━━━━━ Task material ━━━━━
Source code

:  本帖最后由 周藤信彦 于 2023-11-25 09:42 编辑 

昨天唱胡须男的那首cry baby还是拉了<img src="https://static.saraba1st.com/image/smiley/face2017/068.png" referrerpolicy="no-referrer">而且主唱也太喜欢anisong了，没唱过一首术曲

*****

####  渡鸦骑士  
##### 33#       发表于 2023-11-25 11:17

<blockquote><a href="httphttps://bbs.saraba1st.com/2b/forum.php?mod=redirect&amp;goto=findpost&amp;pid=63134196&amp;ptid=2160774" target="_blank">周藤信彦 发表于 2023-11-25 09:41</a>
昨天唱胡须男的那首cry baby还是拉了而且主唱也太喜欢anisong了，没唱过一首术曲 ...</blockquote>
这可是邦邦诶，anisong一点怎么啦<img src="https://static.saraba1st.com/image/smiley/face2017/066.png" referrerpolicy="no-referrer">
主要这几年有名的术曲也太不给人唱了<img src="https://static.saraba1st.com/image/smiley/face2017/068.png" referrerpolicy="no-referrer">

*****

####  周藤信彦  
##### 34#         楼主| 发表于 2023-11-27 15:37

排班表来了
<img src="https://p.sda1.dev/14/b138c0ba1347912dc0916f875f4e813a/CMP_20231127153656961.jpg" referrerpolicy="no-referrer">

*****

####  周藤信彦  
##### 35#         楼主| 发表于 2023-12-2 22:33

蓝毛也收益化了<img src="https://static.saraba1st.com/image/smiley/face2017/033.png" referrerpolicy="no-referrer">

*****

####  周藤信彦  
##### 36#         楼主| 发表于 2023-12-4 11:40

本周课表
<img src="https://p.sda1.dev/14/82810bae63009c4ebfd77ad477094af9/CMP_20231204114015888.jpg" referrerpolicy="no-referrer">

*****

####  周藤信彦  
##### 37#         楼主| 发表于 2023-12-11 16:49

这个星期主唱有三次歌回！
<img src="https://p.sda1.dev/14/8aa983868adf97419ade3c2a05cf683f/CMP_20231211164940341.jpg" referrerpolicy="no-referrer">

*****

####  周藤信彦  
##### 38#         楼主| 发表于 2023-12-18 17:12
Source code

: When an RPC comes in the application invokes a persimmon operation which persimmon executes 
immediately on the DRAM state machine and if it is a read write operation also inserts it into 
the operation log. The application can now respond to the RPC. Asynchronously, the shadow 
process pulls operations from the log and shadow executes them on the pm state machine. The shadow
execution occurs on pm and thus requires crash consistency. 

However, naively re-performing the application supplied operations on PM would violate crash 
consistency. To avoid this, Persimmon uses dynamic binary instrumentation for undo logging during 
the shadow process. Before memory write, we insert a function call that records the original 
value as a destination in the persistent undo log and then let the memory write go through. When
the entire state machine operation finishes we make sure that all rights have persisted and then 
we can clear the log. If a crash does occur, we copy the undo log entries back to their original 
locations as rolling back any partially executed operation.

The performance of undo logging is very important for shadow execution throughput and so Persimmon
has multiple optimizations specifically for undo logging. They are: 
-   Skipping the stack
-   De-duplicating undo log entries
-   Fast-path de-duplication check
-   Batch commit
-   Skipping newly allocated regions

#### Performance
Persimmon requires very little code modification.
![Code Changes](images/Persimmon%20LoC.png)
━━━━━
**Exercise details**
Copy out each line of the entries where the word "operations" is found.

**Task response**
process pulls operations from the log and shadow executes them on the pm state machine. The shadow
However, naively re-performing the application supplied operations on PM would violate crash 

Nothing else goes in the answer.